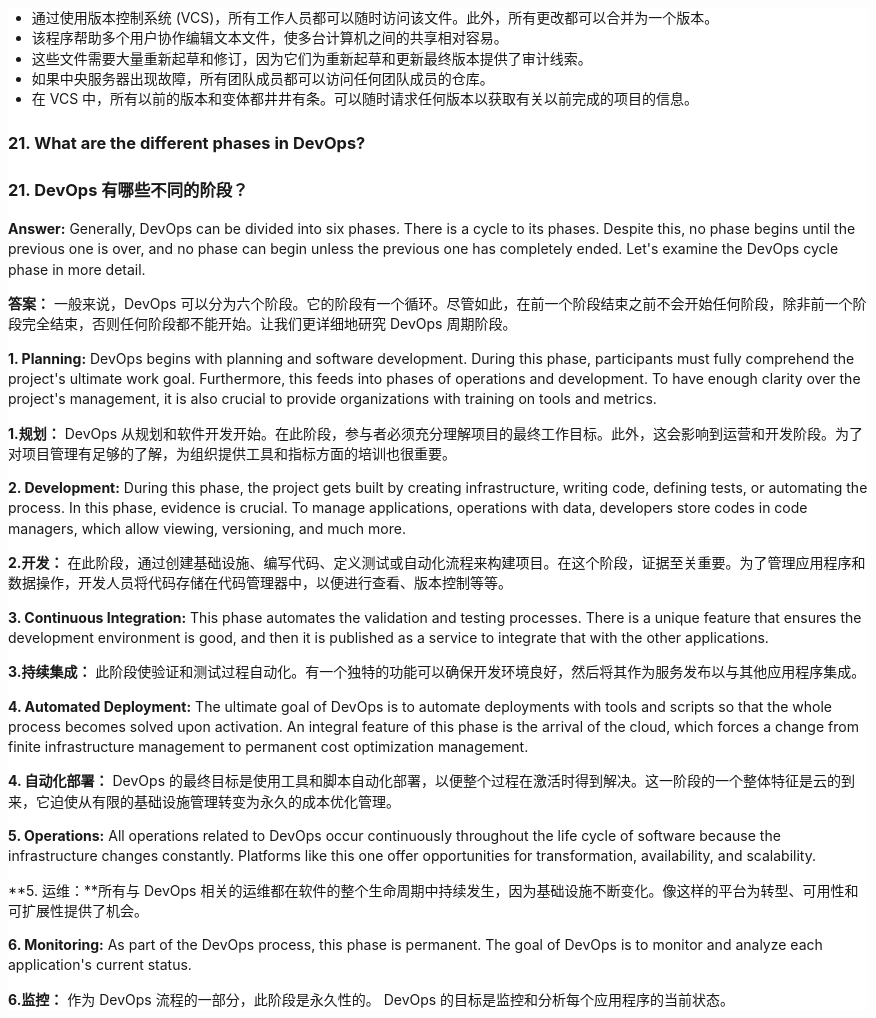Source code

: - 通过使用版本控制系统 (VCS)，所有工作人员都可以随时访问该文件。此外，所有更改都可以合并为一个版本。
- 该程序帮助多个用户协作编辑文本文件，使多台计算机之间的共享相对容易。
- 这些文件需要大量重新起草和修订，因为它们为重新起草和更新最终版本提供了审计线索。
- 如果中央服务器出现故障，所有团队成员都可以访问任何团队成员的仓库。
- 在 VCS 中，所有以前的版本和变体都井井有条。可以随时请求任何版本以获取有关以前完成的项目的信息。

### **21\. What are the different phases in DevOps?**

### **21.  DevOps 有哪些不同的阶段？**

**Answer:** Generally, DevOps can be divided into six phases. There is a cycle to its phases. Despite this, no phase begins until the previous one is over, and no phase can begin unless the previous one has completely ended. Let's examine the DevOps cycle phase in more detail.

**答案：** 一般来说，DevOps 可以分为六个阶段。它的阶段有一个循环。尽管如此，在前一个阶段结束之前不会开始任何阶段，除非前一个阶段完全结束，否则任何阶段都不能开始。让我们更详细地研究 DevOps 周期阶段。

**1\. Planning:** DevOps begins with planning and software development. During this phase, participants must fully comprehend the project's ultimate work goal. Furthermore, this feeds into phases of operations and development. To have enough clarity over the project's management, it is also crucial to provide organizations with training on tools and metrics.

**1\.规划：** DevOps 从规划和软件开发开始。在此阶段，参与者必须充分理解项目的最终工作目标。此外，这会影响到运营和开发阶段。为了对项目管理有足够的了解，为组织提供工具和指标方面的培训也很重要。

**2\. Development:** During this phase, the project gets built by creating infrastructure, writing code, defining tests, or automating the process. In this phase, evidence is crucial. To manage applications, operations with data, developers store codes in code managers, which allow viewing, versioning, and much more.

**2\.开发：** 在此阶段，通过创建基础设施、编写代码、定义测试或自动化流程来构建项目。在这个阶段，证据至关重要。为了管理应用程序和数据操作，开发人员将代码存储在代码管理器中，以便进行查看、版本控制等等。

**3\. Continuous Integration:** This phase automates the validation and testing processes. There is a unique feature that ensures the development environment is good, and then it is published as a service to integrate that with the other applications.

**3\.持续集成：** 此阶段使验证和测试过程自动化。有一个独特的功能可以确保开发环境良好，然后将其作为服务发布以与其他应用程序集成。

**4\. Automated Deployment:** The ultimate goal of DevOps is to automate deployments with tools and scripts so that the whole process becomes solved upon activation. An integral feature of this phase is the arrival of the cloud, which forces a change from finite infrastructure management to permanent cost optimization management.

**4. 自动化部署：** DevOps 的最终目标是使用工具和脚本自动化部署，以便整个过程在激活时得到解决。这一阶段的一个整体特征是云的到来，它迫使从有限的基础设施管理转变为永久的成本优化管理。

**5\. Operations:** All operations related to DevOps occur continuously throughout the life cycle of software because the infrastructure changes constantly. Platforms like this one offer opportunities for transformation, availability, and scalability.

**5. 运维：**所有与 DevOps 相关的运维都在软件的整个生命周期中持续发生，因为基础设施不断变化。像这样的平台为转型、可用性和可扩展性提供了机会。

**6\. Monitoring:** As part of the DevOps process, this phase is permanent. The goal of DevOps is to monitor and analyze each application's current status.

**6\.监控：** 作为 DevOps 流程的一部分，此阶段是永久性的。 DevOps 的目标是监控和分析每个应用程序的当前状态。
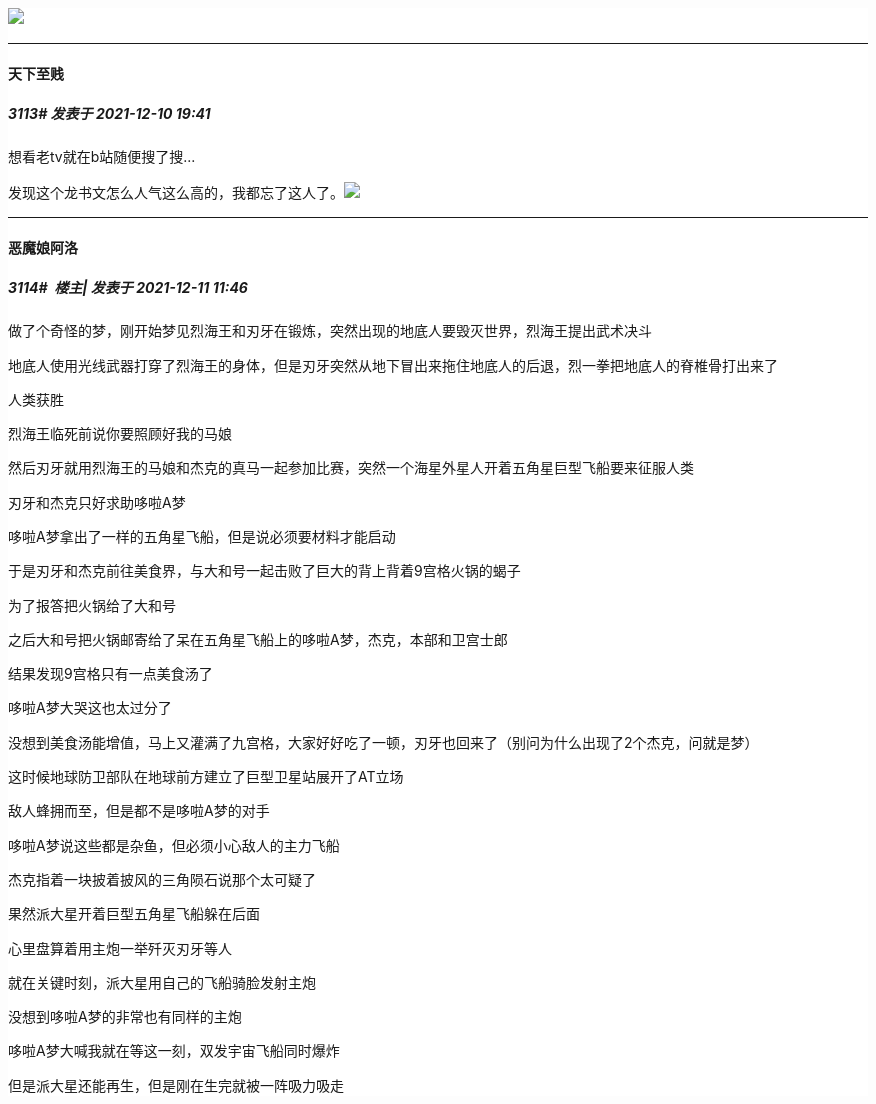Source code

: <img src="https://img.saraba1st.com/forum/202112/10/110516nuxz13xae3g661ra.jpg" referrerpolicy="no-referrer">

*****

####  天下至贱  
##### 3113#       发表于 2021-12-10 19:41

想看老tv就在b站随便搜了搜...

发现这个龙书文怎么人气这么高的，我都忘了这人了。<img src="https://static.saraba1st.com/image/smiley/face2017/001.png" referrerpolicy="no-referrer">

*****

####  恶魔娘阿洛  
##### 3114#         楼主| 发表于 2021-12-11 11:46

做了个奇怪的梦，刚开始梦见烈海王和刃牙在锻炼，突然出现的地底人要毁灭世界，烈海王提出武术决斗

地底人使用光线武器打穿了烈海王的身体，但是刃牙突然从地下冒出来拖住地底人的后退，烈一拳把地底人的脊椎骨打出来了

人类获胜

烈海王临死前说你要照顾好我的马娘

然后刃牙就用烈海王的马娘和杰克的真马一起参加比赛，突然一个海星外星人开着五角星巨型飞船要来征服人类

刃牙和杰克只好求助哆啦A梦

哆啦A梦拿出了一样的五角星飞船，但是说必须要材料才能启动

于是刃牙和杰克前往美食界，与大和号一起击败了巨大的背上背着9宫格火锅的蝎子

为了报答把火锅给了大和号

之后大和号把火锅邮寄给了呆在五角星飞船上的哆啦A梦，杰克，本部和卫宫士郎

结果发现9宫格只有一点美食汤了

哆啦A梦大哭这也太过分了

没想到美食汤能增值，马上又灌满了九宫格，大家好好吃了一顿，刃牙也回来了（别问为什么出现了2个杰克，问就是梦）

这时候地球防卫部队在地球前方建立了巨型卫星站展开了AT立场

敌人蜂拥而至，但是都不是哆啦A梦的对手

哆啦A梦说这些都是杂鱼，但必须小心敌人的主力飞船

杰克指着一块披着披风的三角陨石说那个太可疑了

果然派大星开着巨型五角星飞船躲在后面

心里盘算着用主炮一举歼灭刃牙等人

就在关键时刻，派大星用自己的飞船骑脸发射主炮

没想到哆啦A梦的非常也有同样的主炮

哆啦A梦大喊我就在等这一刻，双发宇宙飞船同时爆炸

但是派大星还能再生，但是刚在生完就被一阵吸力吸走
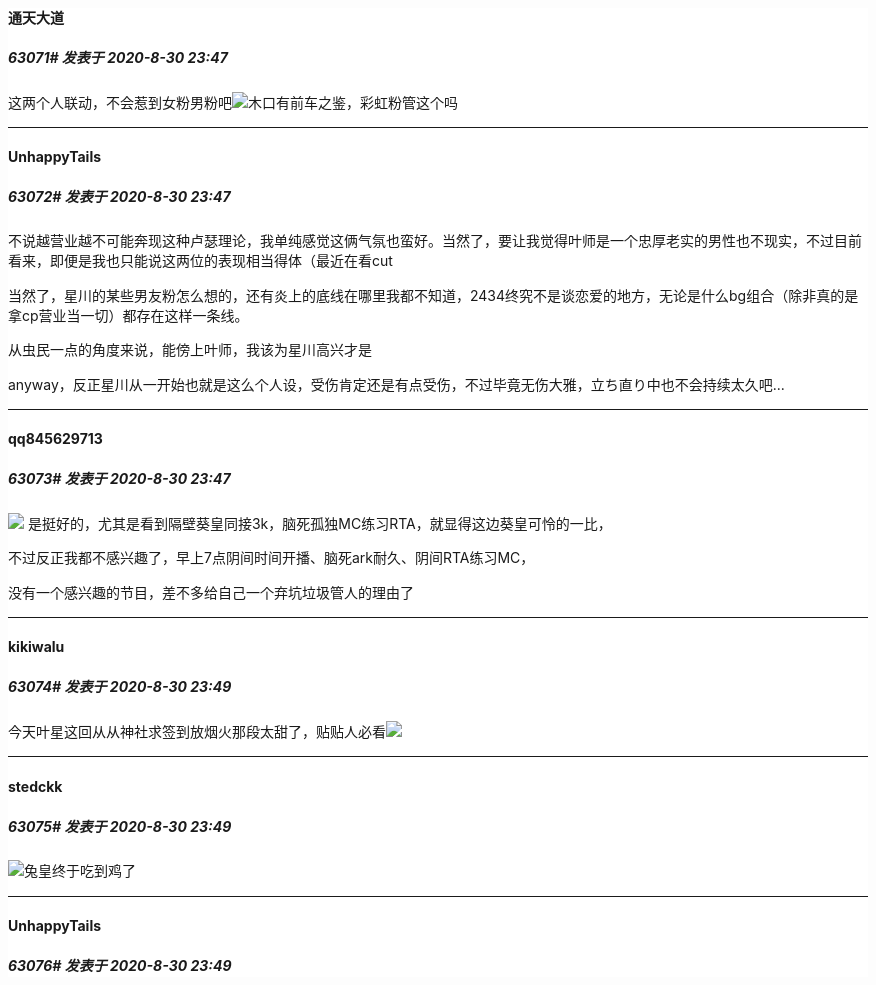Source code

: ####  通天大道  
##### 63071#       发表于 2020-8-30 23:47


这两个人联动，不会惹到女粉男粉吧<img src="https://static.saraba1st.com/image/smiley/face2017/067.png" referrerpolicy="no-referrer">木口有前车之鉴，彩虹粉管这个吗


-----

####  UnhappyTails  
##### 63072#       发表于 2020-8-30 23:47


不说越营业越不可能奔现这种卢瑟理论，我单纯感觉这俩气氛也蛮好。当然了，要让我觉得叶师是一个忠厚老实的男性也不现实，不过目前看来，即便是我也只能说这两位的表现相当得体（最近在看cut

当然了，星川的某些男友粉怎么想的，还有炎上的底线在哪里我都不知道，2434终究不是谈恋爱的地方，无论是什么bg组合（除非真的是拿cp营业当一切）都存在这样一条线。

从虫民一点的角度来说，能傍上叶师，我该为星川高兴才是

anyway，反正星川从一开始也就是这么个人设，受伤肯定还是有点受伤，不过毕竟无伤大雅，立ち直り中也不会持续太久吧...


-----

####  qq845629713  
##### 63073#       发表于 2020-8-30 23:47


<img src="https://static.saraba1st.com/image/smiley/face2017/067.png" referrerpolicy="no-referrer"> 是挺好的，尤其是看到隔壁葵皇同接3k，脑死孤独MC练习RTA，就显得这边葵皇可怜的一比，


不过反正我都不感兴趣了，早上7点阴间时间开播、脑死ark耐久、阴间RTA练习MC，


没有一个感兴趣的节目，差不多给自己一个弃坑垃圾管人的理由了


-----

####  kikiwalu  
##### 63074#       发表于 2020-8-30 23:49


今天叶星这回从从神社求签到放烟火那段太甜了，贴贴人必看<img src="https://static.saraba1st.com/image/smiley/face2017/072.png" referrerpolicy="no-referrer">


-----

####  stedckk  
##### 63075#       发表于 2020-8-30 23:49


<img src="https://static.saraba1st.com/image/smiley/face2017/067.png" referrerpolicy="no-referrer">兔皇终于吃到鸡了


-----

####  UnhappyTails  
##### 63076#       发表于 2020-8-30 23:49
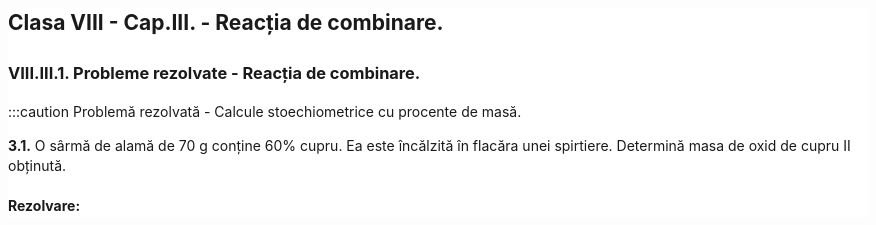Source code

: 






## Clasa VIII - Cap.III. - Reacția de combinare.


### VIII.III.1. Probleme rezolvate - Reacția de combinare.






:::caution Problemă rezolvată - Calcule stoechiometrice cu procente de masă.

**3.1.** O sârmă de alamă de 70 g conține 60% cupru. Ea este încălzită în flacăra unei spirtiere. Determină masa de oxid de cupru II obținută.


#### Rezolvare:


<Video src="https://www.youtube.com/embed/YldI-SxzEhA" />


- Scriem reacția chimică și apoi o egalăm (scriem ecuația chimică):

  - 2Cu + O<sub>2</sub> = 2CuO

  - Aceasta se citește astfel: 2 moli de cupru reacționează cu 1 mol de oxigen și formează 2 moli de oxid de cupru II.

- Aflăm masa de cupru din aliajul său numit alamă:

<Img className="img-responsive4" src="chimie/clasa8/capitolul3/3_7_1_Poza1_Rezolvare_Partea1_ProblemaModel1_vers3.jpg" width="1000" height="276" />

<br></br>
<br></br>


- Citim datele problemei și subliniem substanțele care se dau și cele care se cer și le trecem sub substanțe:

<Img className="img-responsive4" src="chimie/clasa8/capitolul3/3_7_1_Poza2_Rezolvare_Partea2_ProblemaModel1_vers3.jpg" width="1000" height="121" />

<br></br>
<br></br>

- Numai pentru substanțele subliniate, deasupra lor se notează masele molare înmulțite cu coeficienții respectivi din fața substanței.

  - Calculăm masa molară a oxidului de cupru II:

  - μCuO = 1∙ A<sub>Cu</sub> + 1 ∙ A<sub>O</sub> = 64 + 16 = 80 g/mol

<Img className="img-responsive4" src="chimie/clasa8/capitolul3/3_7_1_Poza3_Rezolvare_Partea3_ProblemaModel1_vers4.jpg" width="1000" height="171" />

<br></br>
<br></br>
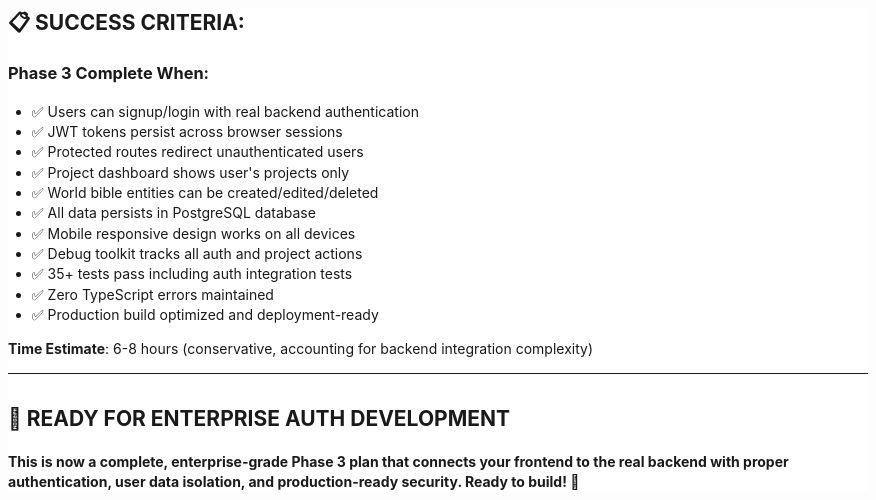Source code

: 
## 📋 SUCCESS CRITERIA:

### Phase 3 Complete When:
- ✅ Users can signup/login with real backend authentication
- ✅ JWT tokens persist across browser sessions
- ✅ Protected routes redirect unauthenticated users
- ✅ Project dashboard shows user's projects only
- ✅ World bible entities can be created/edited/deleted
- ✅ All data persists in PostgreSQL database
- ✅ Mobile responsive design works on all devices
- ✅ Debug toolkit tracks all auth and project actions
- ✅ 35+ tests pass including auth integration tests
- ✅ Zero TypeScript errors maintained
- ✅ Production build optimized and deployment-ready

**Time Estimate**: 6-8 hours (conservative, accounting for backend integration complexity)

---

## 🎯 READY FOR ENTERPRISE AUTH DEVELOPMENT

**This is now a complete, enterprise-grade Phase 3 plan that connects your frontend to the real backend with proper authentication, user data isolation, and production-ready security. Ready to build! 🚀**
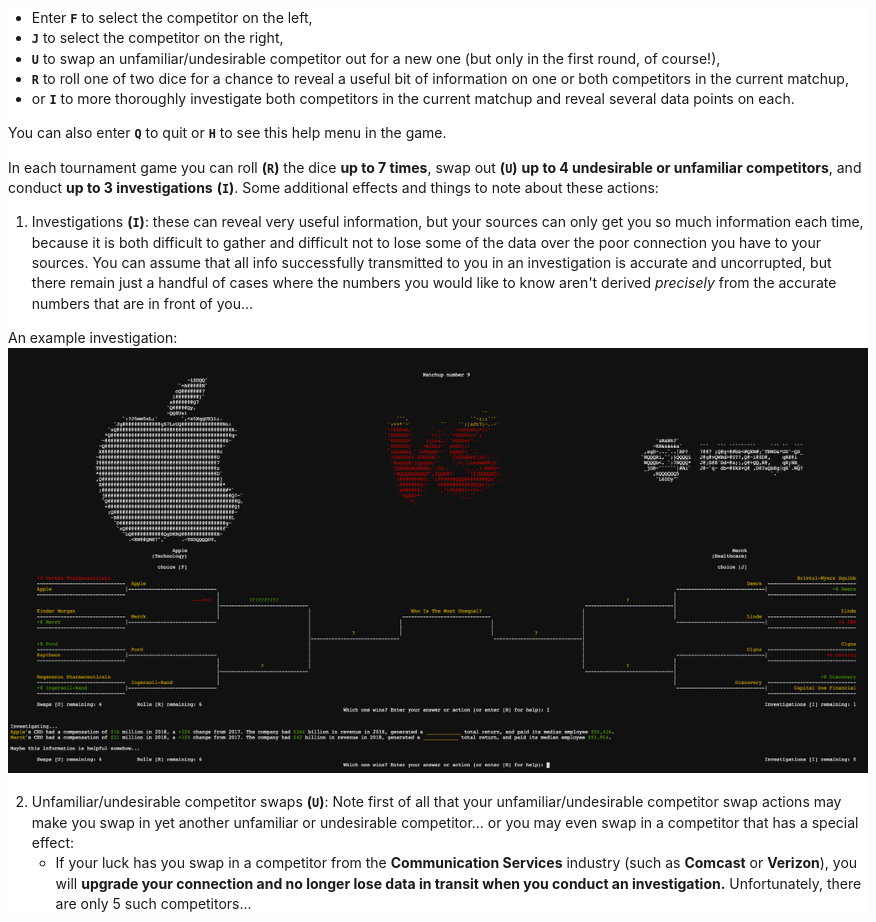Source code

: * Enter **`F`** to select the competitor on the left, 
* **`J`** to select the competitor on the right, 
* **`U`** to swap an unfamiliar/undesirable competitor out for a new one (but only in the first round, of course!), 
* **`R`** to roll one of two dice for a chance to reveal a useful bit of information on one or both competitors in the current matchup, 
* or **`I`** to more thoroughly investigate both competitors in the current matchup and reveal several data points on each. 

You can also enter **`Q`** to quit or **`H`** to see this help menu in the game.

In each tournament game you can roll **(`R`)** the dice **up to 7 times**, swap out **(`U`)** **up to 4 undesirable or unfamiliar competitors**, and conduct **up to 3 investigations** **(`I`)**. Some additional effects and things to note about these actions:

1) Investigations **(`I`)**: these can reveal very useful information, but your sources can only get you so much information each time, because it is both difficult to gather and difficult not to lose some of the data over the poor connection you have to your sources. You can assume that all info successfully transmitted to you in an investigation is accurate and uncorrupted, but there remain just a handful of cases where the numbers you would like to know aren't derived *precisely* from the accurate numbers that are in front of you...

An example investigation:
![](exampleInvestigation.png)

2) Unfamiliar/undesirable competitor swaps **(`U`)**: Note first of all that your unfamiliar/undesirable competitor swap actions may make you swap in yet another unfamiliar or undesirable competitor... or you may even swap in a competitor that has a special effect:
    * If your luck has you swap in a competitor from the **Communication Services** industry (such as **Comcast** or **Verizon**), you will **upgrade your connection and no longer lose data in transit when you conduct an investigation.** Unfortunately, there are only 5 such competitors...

__________________________________________________

Retype, exactly and in full, the lines above from the one containing "烈海王临死前说你要照顾好我的马娘" through the one containing "敌人蜂拥而至，但是都不是哆啦A梦的对手".

烈海王临死前说你要照顾好我的马娘

然后刃牙就用烈海王的马娘和杰克的真马一起参加比赛，突然一个海星外星人开着五角星巨型飞船要来征服人类

刃牙和杰克只好求助哆啦A梦

哆啦A梦拿出了一样的五角星飞船，但是说必须要材料才能启动

于是刃牙和杰克前往美食界，与大和号一起击败了巨大的背上背着9宫格火锅的蝎子

为了报答把火锅给了大和号

之后大和号把火锅邮寄给了呆在五角星飞船上的哆啦A梦，杰克，本部和卫宫士郎

结果发现9宫格只有一点美食汤了

哆啦A梦大哭这也太过分了

没想到美食汤能增值，马上又灌满了九宫格，大家好好吃了一顿，刃牙也回来了（别问为什么出现了2个杰克，问就是梦）

这时候地球防卫部队在地球前方建立了巨型卫星站展开了AT立场

敌人蜂拥而至，但是都不是哆啦A梦的对手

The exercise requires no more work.